2

I want to host a web site, the back end will be a PostgreSQL database server. I would like to have multiple web servers, in different data centers for redundancy. I would then round robin DNS each web server to distribute the load.

To do this, should I also have multiple databases and use some sort of replication? Or would it be better to have one database and have each web server point to it over the internet?

Update 1

The idea was brought up that multiple web servers should have multiple DB servers, to eliminate single point of failure. I would really like to have a duplicate set up at each data center. I would have a web server, and a DB server at each data center. I was not sure if this was possible, so I stayed open to the idea of having only one DB server, or have all DBs at one location. But ideally, each data center would have its own.

Anthony D
  • 145
  • 1
  • 8
  • 1
    Well, if you really have the need for redundancy then you would want multiple database servers as well. Otherwise, the single database is another single point-of-failure. – Charles Hooper Oct 07 '09 at 14:15

2 Answers2

3

I have recently tried to figure that out as well for a similiar project. What I did find is that it is not that easy. There are several open-source and commercial alternatives when it comes to replication. However, most of them doesn't support multiple master-master solutions, and quite a lot of them are hard to maintain and setup.

You have some alternatives to go forward, depending on how your web-application is setup and how much redundancy you need. The easiest one is probably doing a warm standby (that functionality is already included in version 8.3), but in a event of a crash, you will have a downtime.
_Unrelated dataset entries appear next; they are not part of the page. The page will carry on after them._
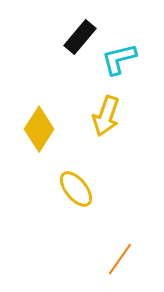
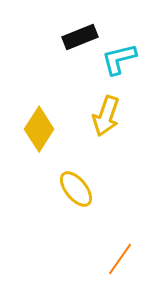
black rectangle: rotated 28 degrees clockwise
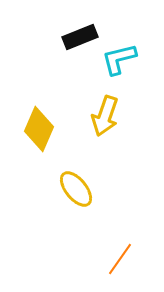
yellow arrow: moved 1 px left
yellow diamond: rotated 9 degrees counterclockwise
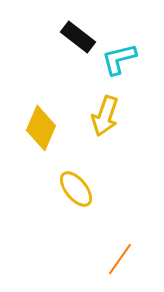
black rectangle: moved 2 px left; rotated 60 degrees clockwise
yellow diamond: moved 2 px right, 1 px up
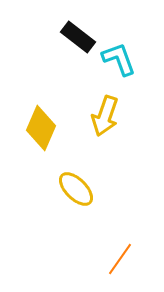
cyan L-shape: rotated 84 degrees clockwise
yellow ellipse: rotated 6 degrees counterclockwise
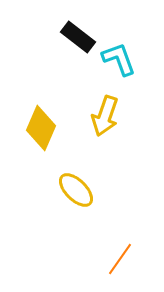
yellow ellipse: moved 1 px down
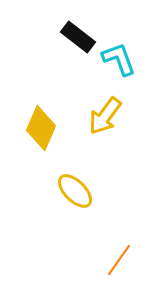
yellow arrow: rotated 18 degrees clockwise
yellow ellipse: moved 1 px left, 1 px down
orange line: moved 1 px left, 1 px down
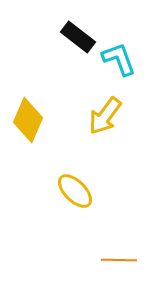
yellow diamond: moved 13 px left, 8 px up
orange line: rotated 56 degrees clockwise
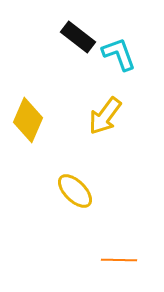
cyan L-shape: moved 5 px up
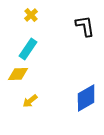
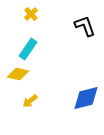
yellow cross: moved 1 px up
black L-shape: rotated 10 degrees counterclockwise
yellow diamond: rotated 15 degrees clockwise
blue diamond: rotated 16 degrees clockwise
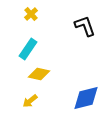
yellow diamond: moved 21 px right
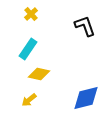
yellow arrow: moved 1 px left, 1 px up
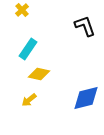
yellow cross: moved 9 px left, 4 px up
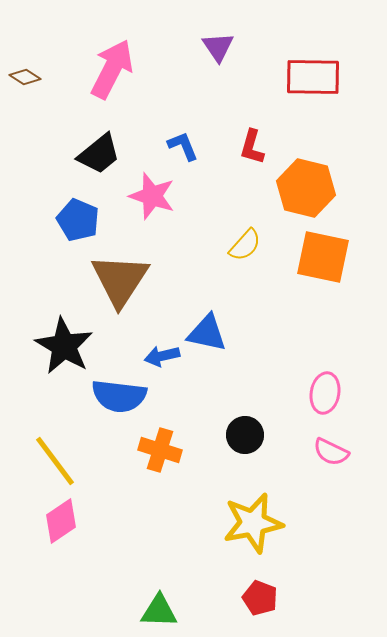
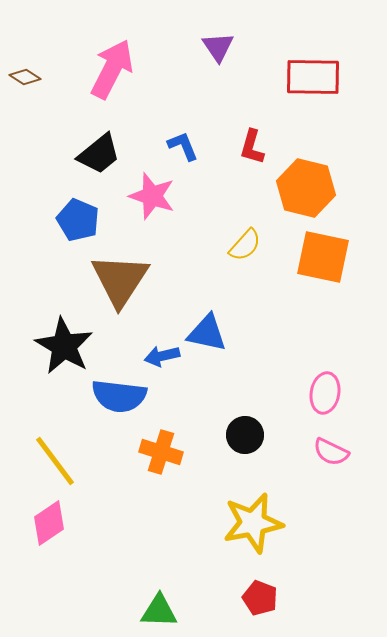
orange cross: moved 1 px right, 2 px down
pink diamond: moved 12 px left, 2 px down
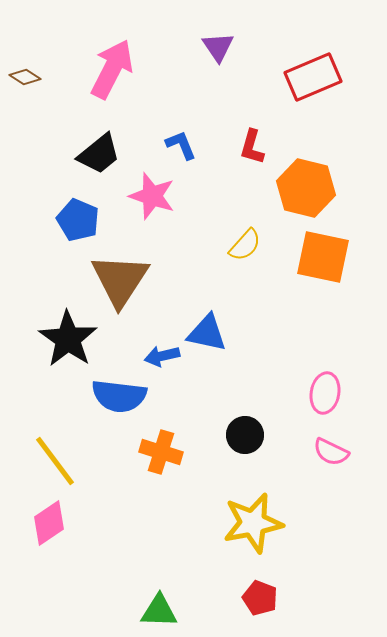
red rectangle: rotated 24 degrees counterclockwise
blue L-shape: moved 2 px left, 1 px up
black star: moved 4 px right, 7 px up; rotated 4 degrees clockwise
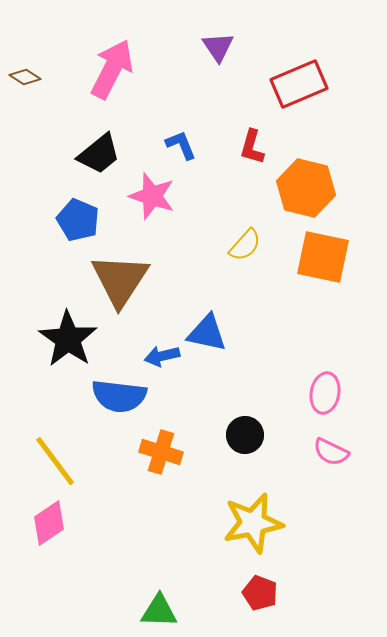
red rectangle: moved 14 px left, 7 px down
red pentagon: moved 5 px up
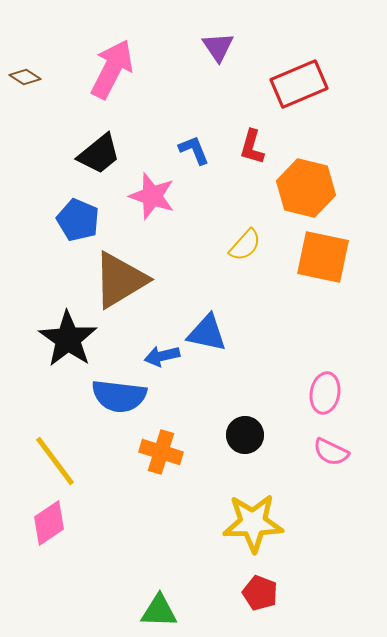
blue L-shape: moved 13 px right, 5 px down
brown triangle: rotated 26 degrees clockwise
yellow star: rotated 10 degrees clockwise
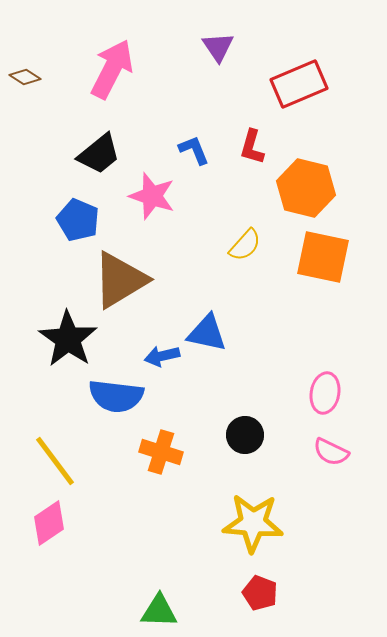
blue semicircle: moved 3 px left
yellow star: rotated 6 degrees clockwise
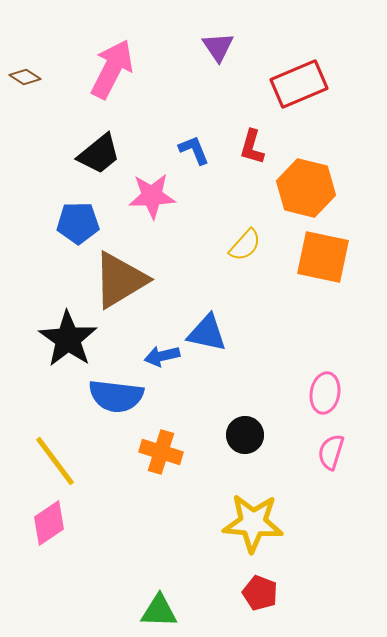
pink star: rotated 21 degrees counterclockwise
blue pentagon: moved 3 px down; rotated 24 degrees counterclockwise
pink semicircle: rotated 81 degrees clockwise
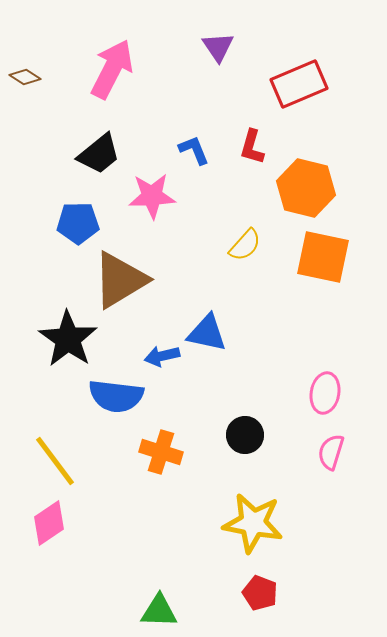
yellow star: rotated 6 degrees clockwise
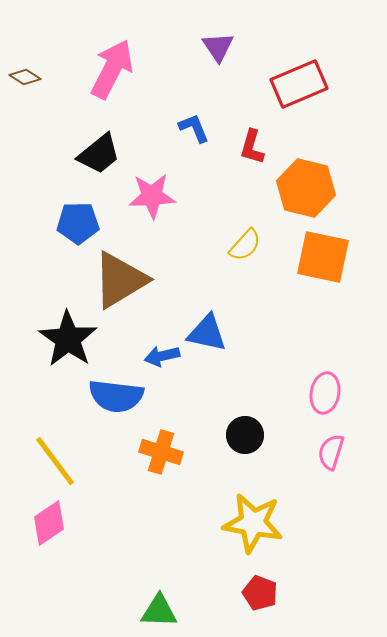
blue L-shape: moved 22 px up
Other replication solutions that I have looked at include:

Out of those, I found Bucardo the most interesting since it supports master-master (not multi though), and seems to be quite easy to setup.

Slony is a bit hard to setup and also requires a lot of maintanance when updating tables (DDL changes are not replicated), and is also only a master-slave, which means that you can only write to one database.

PgCluster doesn't seem to be maintained and doesn't really give a serious impression with the documentation and website (the website haven't been updated since 2005).

Jimmy Stenke
  • 196
  • 3
1

Doing global round robin via DNS can cause your connections to be non-persistant. If your code isn't node aware, you should expect writes on any of the replicated databases.

You can do a multi-master replication setup with a couple of solutions. I've used PgCluster before with good success. There's also an interesting looking project over at Postgres-R.

Keep in mind consistency is your enemy here. If you write to one node, then read from another, your request may beat your commit to the other database.

If the bulk of your queries are reads, you could set up a normal replication scheme, and then have your code do writes to a central master database. It's more work, but it makes the consistency issue easier to deal with. You could use something like Slony to do 'normal' replication.

Edit: I agree with the comments about PgCluster being hard to set up and having bad docs! I didn't link to them as their site is down as I write this.

kordless
  • 155
  • 4